I just couldn’t take it personally, because it had nothing to do with our actual daily life, with brushing teeth and picking up toys and reading stories and walking to the park. It was her working out the structure of things. And I knew that while Uncle Skaterboy loved (and loves) Mermaid Girl, loves having her picture on his fridge and showing her off to his friends in the West End and buying her clothes and teaching her to skate, he doesn’t want to be a full-time or even a part-time parent.

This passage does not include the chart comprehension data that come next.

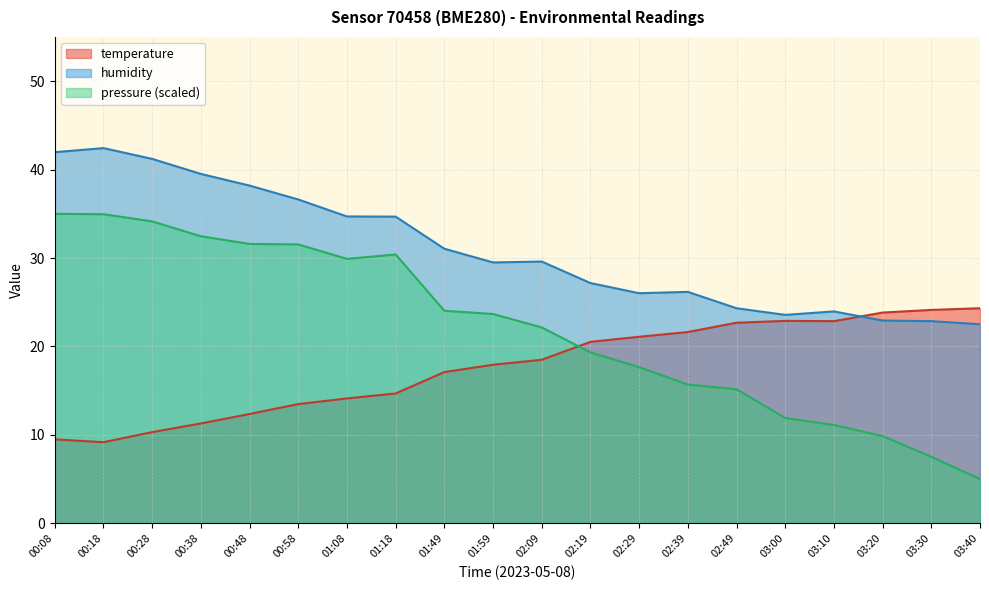

Which category has the lowest value in the humidity series?

03:40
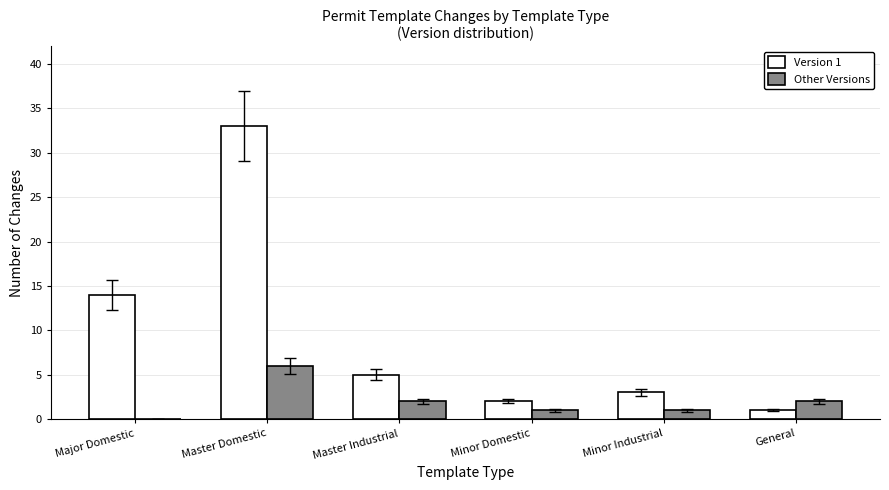

What is the total value across all series at Minor Industrial?

4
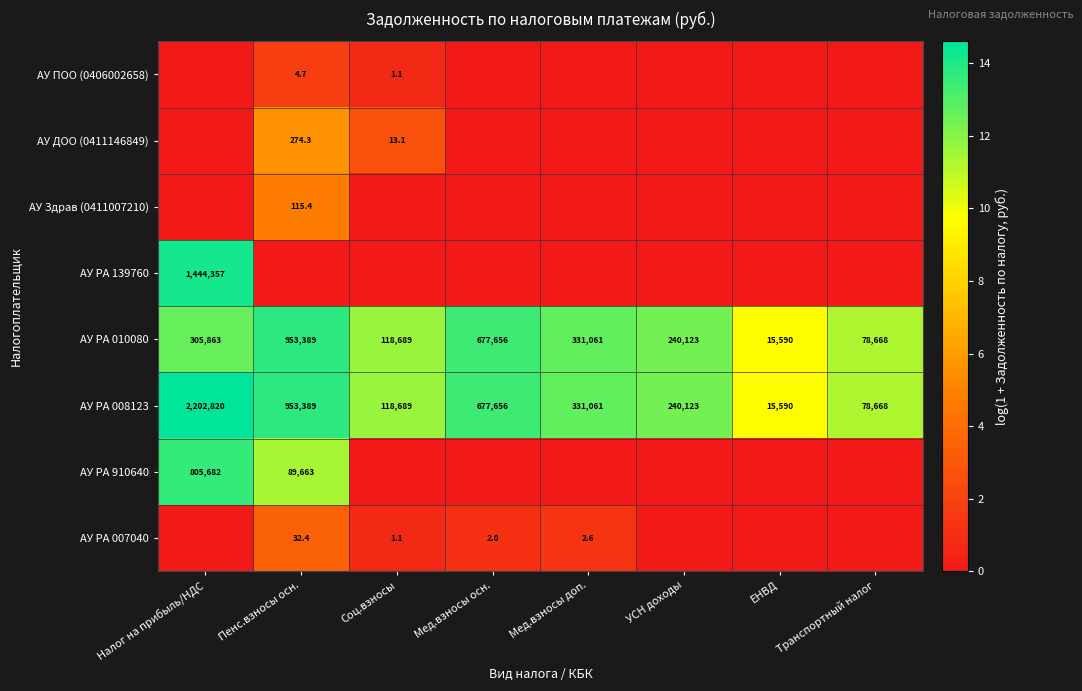

Is the value of АУ РА 010080 at Транспортный налог greater than the value of АУ РА 008123 at Соц.взносы?

No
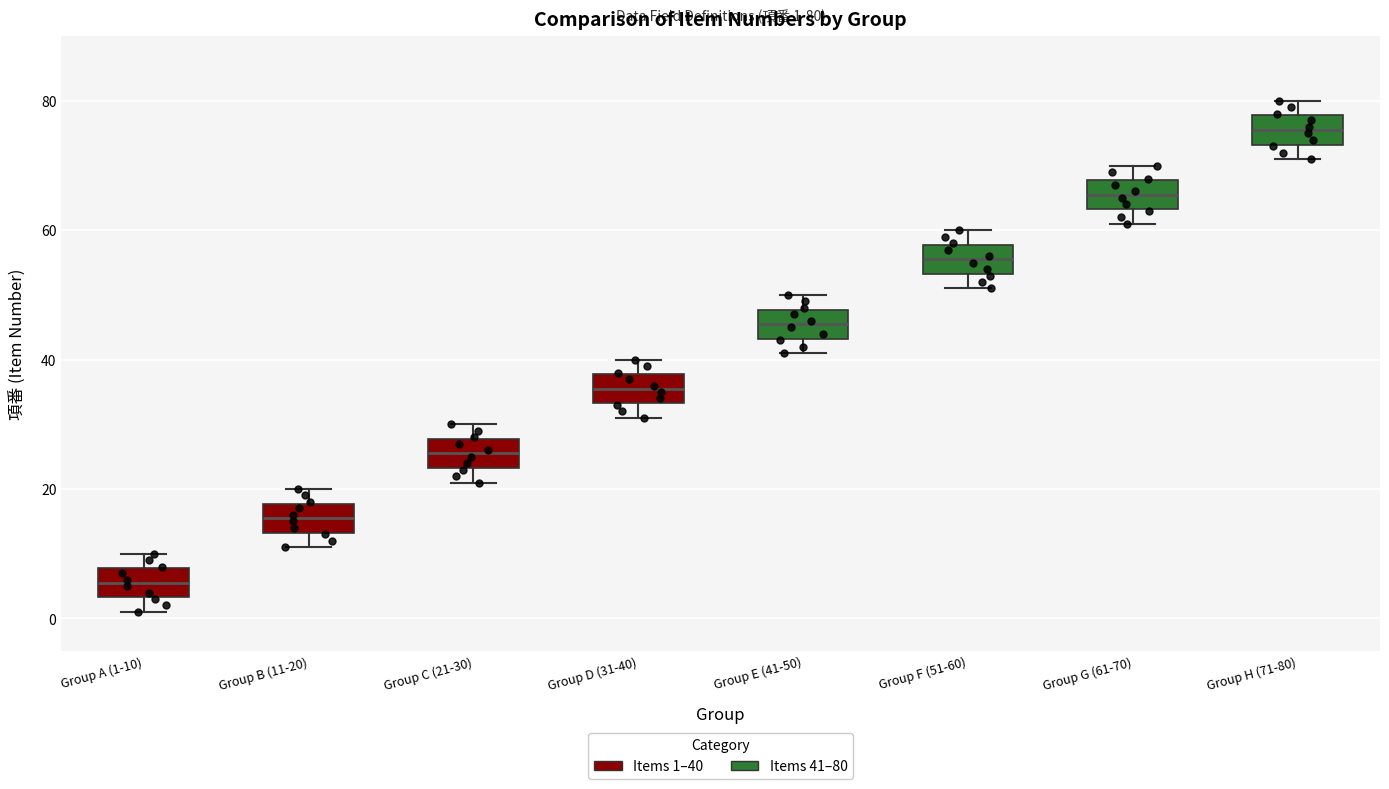

Which box has the lowest median line?

Group A (1-10)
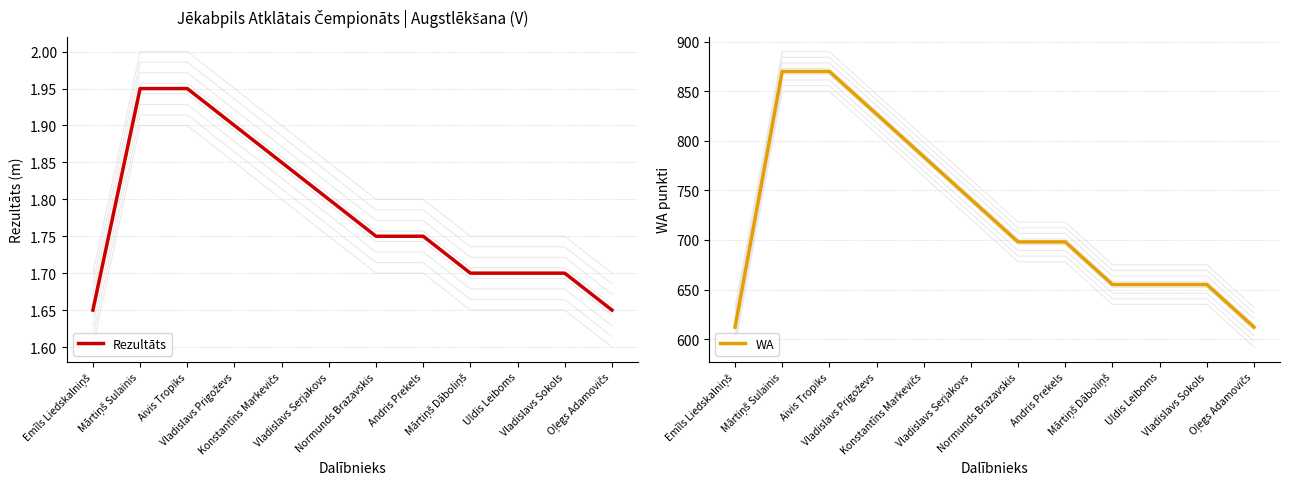

Reading left to right, what are all the values shown in this chart?

Rezultāts: 1.6	1.9	1.9	1.9	1.9	1.8	1.8	1.8	1.7	1.7	1.7	1.6
WA: 612.0	870.0	870.0	827.0	784.0	741.0	698.0	698.0	655.0	655.0	655.0	612.0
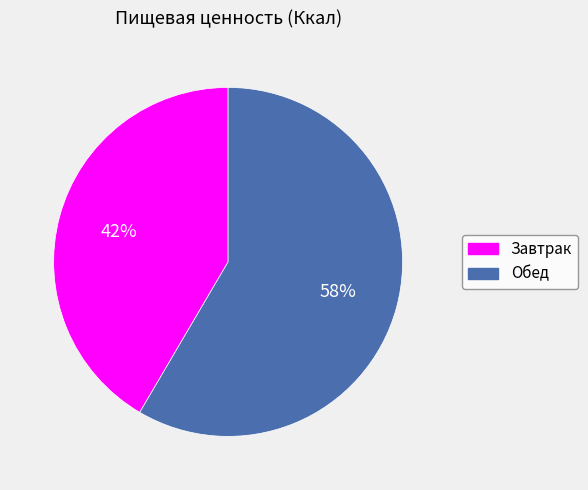

To the nearest percent, what is the combined percentage of Завтрак and Обед?

100%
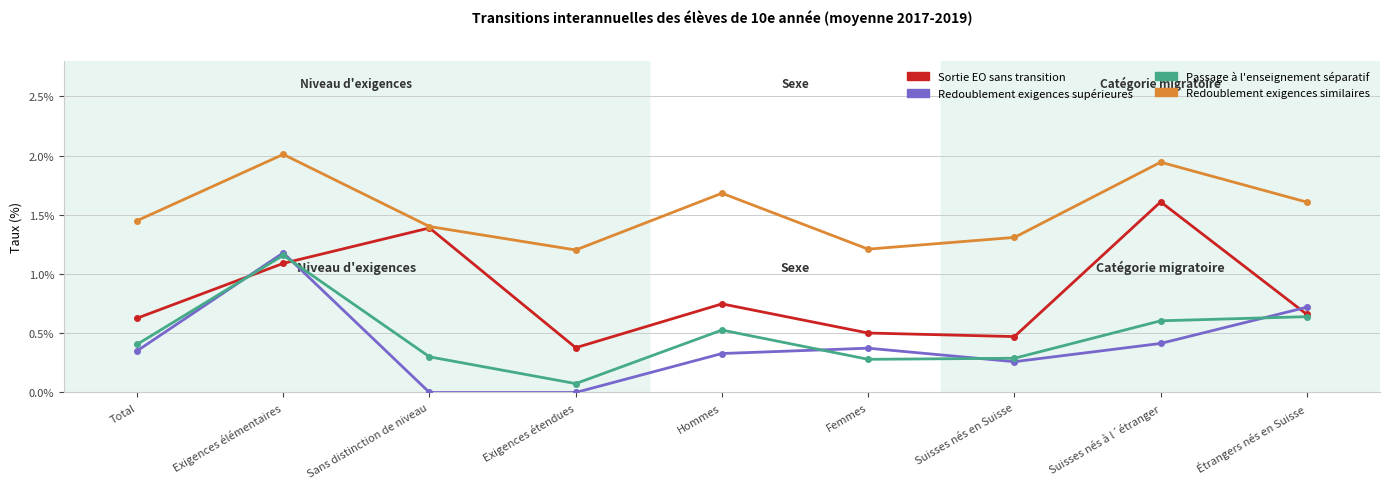

What is the label of the 2nd point from the left?

Exigences élémentaires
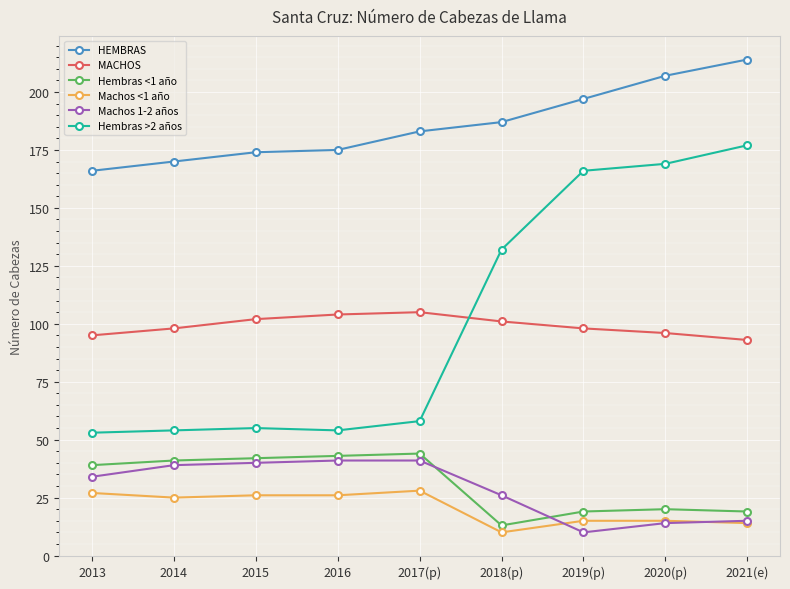

Which series ends up on top after the final intersection of MACHOS and Hembras >2 años?

Hembras >2 años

And I do.
These days, Mermaid Girl can reel off the whole story, for us or anyone else she feels like telling: the speck Uncle Skaterboy gave Mama; the adoption; etc. etc. She loves to go up to Vancouver to see him, partly because he’s so glamorous and energetic and kid-friendly, and partly because she knows he’s so special to her. And while she sometimes seems a little sad that Uncle Skaterboy isn’t her "real" day-to-day dad, we’ve heard much more flack about our stubborn refusal to provide her with a little sibling (which is a story for another time).
Still, even though I’ve regained center-stage in her family pictures, Uncle Skaterboy has a unique place in her life. And I’m grateful to him, not only for making her existence possible, but for making that special place for her, too. They are lucky to have each other; I’ve seen how happy she makes him, and as she gets older, he’s going to be able to help her in ways that RW and I can’t. Her heart is big enough, and our family is big enough, to fit all of us.
Elswhere is another honorary Brooklynite. At one time she lived across from the Gowanus Projects and pined to live in Park Slope. "But I couldn’t afford it," she writes. "Not even in 1988." Elswhere now lives in Seattle with her partner (RW) and their toddler daughter, Mermaid Girl. This piece first appeared on Elswhere’s blog: Travels in Booland.